WRITTEN EXERCISE
Extend the libfolks bug report below, about holding locks across async calls, starting right after its last sentence and not drawing on the listing that follows it.
##### PAGE
GNOME Bugzilla – Bug 652637
Don't hold locks across async calls
Last modified: 2012-07-23 17:27:01 UTC
This pattern is pervasive in libfolks: lock (something) { ... yield foo (); ... } We are holding a lock across calls, we shouldn't do this.
(mass changing milestones)
Additionally, we have this pattern in several places (BackendStore.prepare()/load_backends(), each of the Backend.prepare() and PersonaStore.prepare() implementations): lock (something) { if (!something) { ... // usually, but not always, a yield here something = true; } } In almost every case, a central class has already run through this code on its own, so any client calls to this code will just fail the "!something" conditional and return. Eg, BackendStore.load_backends() ends up calling Backend.prepare() for all of the enabled backends. So any client calls to Backend.prepare() will return early. I experimented with commenting out the BackendStore's calls to Backend.prepare() and having a test run: yield backend_store.load_backends (); var backend = backend_store.enabled_backends.get ("telepathy"); backend.prepare.begin(() => {...}); backend.prepare.begin(() => {...}); Both handlers were called interleaved in the same thread -- ie, they both hit the code block containing "something = true"; So the locking doesn't truly help. In a separate test case: yield backend_store.load_backends (); var backend = backend_store.enabled_backends.get ("telepathy"); yield backend.prepare(); yield backend.prepare(); As expected, the code was called sequentially in the same thread -- only the first prepare() call hit the code block containing "something = true"; So the locking doesn't matter here either way.
##########
##### DATA EXTRACT
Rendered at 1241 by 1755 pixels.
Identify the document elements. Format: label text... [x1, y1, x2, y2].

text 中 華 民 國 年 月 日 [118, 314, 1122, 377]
##########
WRITTEN ANSWER
Related to comment #2, an important note about async functions and locking in Vala: * async functions (including the callback handler) are run entirely in the same thread unless they explicitly run their code in a new thread. So, most GIO and D-Bus async functions do run in a separate thread, but most of our custom-written async functions don't. Raul's point in comment #0 still stands, but I think the situation we're solving in this bug may be a little different than we originally thought.
Created attachment 191430 [details] [review] Remove needless locking and fix remaining locking Patches from branch: http://cgit.collabora.com/git/user/treitter/folks.git/log/?h=bgo652637-fix-async-locking-3
Review of attachment 191430 [details] [review]: ::: backends/tracker/lib/trf-persona-store.vala @@ +687,2 @@ Trf.Persona ret = null; + string? contact_urn = yield this._insert_persona (builder.result, Same here and in the rest of the patch; I don't think you can access this._is_prepared without locking. Unless you're now using the assumption that since this is a custom async function it won't be run in a thread? ::: backends/telepathy/tp-backend.vala @@ +35,3 @@ private AccountManager _account_manager; private bool _is_prepared = false; + private bool _prepare_pending = false; Are you sure that access to member variables is atomic? I don't think it is, and thus the access to this._is_prepared needs to be inside a lock, otherwise the code isn't protected from being simultaneously run by separate threads.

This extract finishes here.